Data shown below:

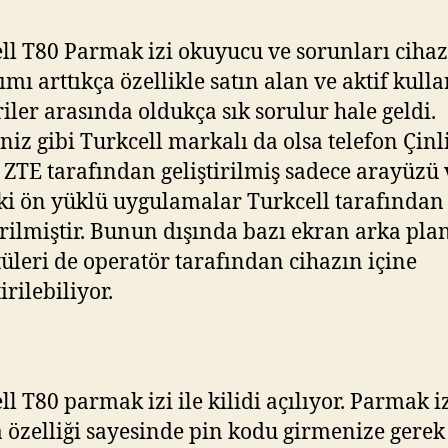
ll T80 Parmak izi okuyucu ve sorunları cihaz
ımı arttıkça özellikle satın alan ve aktif kull
iler arasında oldukça sık sorulur hale geldi.
iniz gibi Turkcell markalı da olsa telefon Çinl
i ZTE tarafından geliştirilmiş sadece arayüzü 
ki ön yüklü uygulamalar Turkcell tarafından
irilmiştir. Bunun dışında bazı ekran arka pla
üleri de operatör tarafından cihazın içine
irilebiliyor.
ll T80 parmak izi ile kilidi açılıyor. Parmak i
özelliği sayesinde pin kodu girmenize gerek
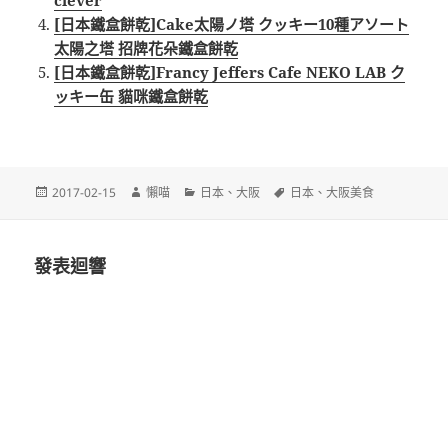
clever
[日本鐵盒餅乾]Cake太陽ノ塔 クッキー10種アソート
太陽之塔 招牌花朵鐵盒餅乾
[日本鐵盒餅乾]Francy Jeffers Cafe NEKO LAB ク
ッキー缶 貓咪鐵盒餅乾
發
作
分
標
2017-02-15
懶喵
日本
、
大阪
日本
、
大阪美食
佈
者
類
籤
日
期:
發表迴響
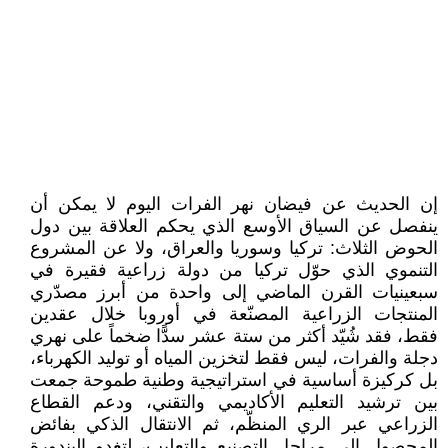
إن الحديث عن فيضان نهر الفرات اليوم لا يمكن أن
ينفصل عن السياق الأوسع الذي يحكم العلاقة بين دول
الحوض الثلاث: تركيا وسوريا والعراق، ولا عن المشروع
التنموي الذي حوّل تركيا من دولة زراعية فقيرة في
سبعينيات القرن الماضي إلى واحدة من أبرز مصدّري
المنتجات الزراعية المصنّعة في أوروبا خلال عقدين
فقط، فقد شُيّد أكثر من ستة عشر سدًّا ضخماً على نهري
دجلة والفرات، ليس فقط لتخزين المياه أو توليد الكهرباء،
بل كركيزة أساسية في استراتيجية وطنية طموحة جمعت
بين ترشيد التعليم الأكاديمي والتقني، ودعم القطاع
الزراعي عبر الري المنظّم، ثم الانتقال الذكي بفائض
المحصول إلى مراحل التصنيع والتعليب، لتغدو البندورة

End of Data shown.

Show each line of the items above that contains the word "Turkcell".

» Response
iniz gibi Turkcell markalı da olsa telefon Çinl
ki ön yüklü uygulamalar Turkcell tarafından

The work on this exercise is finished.